Text:
** start **
Mythic has been really good about responding to player feedback and trying to work with the need for more players in PvP. Capturing zones in ORvR is now much more streamlined, only requiring one faction to grab the other side’s keep, rather than waiting for timers or depending on victory points. The devs have also added a “WAR Report,” which gives you information on different battlefield objectives and hotly contested areas, and lets you know which regions are experiencing a high population. The server merges have helped consolidate the player base as well, and you’re no longer required to split your Order and Destruction characters among servers, although you’ll have to wait to switch sides if you engage in ORvR.
Mythic is also always shuffling and balancing PvP scenarios and adding new content, such as the Skaven, which are a Tier 4 race that you can play with in RvR, and regular world-wide events. The endless free trial is certainly helping to bring people to the game, but not necessarily getting them to continue on past the Tier 1 content. We still think PvP is WAR’s strongest selling point, but in the middle levels the low player population leaves much to be desired.
** end **
Work instructions:
1 – Please rewrite the paragraph of the WAR review that begins "Mythic has been really good" as a brief bulleted list that keeps its main facts.
2 – Transcribe the WAR review word for word between "Mythic has been" and "engage in ORvR.", inclusive.

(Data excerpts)
** start **
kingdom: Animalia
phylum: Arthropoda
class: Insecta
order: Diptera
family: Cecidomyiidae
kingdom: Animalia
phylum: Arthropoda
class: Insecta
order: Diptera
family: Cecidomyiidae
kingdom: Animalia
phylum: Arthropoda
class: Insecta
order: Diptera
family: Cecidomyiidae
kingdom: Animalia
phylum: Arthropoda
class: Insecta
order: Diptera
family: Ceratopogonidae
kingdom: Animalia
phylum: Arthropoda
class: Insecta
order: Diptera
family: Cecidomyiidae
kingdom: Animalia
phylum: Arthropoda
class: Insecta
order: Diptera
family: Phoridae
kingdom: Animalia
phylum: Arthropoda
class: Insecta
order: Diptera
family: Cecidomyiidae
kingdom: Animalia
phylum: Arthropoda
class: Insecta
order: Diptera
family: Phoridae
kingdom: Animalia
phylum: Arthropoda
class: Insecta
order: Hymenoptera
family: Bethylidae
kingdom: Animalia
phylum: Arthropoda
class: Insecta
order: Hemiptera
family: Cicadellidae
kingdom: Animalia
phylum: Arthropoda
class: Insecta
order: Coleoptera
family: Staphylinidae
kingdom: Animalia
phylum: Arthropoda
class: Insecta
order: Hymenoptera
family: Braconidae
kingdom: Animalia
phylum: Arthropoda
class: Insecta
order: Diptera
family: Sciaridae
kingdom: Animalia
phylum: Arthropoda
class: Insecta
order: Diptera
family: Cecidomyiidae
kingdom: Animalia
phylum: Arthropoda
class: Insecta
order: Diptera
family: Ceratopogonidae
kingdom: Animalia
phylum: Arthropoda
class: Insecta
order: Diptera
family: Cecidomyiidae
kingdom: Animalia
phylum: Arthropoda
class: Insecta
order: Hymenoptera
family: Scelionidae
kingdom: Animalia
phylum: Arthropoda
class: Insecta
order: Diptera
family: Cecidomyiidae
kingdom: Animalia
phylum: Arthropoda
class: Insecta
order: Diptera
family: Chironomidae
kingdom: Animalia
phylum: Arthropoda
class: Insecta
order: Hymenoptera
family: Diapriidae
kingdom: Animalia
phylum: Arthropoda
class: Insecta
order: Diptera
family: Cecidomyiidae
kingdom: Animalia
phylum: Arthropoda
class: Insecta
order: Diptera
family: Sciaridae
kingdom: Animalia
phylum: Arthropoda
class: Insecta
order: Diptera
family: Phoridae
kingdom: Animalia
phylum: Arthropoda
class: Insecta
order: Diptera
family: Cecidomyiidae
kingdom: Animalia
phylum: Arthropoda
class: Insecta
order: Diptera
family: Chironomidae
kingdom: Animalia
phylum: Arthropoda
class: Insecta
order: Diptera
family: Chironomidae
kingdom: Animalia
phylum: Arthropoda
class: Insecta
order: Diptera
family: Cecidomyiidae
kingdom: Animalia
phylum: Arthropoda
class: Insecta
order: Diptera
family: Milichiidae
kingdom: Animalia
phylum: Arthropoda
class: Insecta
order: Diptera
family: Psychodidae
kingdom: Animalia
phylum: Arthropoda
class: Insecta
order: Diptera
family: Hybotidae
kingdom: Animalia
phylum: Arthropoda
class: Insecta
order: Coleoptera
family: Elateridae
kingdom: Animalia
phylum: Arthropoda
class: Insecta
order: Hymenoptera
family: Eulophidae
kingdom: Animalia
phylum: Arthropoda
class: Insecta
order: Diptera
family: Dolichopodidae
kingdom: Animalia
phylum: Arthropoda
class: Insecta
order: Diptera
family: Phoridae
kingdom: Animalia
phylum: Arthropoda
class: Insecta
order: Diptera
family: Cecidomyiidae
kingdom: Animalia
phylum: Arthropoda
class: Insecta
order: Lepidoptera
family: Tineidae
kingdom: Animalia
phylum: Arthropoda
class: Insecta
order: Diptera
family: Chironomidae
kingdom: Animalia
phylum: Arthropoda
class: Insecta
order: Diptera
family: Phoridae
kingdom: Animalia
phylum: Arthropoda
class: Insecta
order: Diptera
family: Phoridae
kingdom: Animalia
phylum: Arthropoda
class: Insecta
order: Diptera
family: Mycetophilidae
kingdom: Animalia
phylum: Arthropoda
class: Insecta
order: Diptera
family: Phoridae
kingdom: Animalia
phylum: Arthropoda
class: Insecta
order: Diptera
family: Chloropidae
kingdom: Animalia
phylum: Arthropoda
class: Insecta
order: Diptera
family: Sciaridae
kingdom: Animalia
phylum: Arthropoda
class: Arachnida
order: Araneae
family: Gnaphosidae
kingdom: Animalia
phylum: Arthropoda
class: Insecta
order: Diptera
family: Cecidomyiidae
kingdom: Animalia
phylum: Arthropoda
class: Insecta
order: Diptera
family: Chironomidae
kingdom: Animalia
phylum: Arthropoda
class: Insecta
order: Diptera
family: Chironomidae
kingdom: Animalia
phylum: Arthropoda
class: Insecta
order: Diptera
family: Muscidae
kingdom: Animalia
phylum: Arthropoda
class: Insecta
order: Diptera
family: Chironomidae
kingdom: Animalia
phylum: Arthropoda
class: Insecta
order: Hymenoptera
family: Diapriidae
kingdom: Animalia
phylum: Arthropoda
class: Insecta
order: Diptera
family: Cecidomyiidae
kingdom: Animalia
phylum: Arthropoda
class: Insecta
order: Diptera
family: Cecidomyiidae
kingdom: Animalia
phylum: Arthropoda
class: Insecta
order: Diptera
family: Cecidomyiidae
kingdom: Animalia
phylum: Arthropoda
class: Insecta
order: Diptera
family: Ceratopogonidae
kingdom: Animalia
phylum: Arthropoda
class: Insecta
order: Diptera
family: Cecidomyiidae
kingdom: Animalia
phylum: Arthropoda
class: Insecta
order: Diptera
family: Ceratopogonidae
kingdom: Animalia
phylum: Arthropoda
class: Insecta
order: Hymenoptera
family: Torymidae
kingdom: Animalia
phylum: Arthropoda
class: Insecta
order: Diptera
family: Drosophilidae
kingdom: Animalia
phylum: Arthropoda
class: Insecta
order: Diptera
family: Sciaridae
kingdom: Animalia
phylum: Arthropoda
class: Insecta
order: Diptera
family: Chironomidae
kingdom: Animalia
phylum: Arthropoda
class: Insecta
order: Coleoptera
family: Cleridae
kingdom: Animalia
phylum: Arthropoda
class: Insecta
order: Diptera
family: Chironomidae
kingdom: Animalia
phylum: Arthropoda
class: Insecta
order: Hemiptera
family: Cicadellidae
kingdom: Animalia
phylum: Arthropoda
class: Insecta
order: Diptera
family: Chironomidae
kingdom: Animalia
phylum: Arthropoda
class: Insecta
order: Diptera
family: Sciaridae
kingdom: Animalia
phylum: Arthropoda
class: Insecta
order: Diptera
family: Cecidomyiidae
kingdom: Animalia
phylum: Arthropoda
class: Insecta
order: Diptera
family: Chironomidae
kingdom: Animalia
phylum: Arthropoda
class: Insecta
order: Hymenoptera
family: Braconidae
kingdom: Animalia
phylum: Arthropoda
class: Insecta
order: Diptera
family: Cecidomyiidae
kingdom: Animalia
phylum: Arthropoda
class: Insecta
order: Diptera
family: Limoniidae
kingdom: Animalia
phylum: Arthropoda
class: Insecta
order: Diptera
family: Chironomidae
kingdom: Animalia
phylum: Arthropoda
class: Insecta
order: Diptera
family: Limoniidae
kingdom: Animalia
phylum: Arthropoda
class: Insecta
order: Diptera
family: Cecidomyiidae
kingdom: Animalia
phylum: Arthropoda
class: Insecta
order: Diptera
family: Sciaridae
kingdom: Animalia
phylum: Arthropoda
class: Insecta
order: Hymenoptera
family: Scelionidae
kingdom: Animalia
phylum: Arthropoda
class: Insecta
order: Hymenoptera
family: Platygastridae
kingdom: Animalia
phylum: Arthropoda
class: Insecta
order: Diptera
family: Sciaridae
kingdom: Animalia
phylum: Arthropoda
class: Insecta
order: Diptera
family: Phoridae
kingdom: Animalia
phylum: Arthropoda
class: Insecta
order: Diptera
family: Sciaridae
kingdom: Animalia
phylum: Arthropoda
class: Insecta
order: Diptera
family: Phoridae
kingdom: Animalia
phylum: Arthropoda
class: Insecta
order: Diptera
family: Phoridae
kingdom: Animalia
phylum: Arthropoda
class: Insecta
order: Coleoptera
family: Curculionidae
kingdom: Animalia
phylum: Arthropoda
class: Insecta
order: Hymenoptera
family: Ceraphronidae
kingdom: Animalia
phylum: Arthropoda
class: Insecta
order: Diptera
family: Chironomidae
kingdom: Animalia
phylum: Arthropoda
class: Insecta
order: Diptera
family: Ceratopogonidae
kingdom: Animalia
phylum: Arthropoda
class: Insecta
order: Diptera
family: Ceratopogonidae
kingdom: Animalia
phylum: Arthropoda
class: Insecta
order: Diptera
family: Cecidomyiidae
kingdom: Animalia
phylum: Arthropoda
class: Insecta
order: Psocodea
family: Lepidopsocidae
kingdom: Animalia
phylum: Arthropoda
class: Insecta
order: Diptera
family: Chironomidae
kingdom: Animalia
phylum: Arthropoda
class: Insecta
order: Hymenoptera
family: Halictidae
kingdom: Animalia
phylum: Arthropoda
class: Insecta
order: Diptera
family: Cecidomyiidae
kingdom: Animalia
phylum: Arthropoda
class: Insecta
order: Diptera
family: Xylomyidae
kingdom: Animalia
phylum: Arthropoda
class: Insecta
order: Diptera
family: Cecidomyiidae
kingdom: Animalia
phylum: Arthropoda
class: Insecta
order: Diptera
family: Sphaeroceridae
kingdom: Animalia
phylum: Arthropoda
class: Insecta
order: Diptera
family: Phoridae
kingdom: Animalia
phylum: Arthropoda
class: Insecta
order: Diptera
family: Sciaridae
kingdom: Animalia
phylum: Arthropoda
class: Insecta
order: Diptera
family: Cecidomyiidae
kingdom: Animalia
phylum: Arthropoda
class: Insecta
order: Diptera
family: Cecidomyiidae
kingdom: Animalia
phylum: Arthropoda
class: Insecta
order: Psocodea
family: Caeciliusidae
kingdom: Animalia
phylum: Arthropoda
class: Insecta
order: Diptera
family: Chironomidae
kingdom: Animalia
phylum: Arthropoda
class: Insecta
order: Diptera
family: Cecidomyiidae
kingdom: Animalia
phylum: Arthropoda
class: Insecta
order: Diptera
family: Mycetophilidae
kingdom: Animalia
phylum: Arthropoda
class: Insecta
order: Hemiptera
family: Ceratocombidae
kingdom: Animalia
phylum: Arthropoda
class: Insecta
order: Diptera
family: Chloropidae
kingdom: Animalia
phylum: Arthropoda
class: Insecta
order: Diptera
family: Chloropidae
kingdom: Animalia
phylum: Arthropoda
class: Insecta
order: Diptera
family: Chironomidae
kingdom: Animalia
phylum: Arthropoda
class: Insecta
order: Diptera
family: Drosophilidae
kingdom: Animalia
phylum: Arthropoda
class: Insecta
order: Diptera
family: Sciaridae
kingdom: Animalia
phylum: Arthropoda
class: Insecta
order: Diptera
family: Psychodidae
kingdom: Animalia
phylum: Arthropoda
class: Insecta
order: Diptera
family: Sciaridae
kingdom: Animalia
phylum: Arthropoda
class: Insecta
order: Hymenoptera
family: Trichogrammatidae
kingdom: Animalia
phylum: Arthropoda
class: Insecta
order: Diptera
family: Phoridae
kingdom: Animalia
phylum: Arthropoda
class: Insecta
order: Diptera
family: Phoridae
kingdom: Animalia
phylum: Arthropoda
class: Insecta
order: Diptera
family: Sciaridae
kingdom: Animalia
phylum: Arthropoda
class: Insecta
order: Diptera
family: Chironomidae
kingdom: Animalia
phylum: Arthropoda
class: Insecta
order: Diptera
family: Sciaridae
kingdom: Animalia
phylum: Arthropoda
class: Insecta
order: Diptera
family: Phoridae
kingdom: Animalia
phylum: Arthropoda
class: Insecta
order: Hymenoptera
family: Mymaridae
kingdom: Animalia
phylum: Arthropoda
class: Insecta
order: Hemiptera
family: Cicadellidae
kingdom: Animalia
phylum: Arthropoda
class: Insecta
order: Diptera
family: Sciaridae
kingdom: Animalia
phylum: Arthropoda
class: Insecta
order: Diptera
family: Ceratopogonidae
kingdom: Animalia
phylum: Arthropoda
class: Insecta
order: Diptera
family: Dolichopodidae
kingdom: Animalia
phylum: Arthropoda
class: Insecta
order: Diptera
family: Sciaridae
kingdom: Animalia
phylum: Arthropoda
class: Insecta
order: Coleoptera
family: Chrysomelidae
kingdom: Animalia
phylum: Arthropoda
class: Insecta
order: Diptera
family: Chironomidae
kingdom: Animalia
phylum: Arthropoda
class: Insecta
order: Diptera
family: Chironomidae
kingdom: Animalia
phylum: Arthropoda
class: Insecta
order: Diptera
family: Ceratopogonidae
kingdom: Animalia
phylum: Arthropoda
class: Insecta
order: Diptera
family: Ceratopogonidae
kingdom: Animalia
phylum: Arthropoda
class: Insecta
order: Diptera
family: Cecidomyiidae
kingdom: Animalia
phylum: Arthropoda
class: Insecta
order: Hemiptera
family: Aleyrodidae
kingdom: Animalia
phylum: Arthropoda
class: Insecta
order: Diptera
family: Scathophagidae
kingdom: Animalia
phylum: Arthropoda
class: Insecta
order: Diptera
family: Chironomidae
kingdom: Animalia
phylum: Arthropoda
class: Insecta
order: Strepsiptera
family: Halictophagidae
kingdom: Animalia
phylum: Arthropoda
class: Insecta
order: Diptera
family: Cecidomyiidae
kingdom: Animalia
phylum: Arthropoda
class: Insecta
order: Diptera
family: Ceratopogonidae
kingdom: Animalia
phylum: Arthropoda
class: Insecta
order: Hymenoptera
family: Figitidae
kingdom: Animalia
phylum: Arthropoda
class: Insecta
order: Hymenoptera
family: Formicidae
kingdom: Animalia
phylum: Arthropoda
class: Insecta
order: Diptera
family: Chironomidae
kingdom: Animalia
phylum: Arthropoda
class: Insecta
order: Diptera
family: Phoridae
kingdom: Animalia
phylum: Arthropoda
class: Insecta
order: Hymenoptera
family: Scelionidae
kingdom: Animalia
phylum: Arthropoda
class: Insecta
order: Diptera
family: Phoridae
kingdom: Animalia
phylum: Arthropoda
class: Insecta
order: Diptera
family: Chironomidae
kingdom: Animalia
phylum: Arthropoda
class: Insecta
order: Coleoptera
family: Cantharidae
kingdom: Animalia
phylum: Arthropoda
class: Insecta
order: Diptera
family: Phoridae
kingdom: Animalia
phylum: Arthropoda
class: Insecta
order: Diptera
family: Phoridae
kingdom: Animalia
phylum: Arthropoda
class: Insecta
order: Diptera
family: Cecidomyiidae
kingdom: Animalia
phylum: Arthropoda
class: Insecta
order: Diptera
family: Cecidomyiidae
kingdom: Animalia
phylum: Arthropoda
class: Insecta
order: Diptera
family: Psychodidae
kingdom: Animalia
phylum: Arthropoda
** end **
Outputs in order:
1 –
- Mythic has responded to player feedback and worked on the need for more players in PvP.
- Capturing ORvR zones is more streamlined. One faction only has to take the other side's keep, with no waiting for timers or depending on victory points.
- A new "WAR Report" gives information on battlefield objectives and hotly contested areas and shows which regions have a high population.
- Server merges have consolidated the player base.
- Order and Destruction characters no longer have to be split among servers, but switching sides after engaging in ORvR requires a wait.

2 –
Mythic has been really good about responding to player feedback and trying to work with the need for more players in PvP. Capturing zones in ORvR is now much more streamlined, only requiring one faction to grab the other side’s keep, rather than waiting for timers or depending on victory points. The devs have also added a “WAR Report,” which gives you information on different battlefield objectives and hotly contested areas, and lets you know which regions are experiencing a high population. The server merges have helped consolidate the player base as well, and you’re no longer required to split your Order and Destruction characters among servers, although you’ll have to wait to switch sides if you engage in ORvR.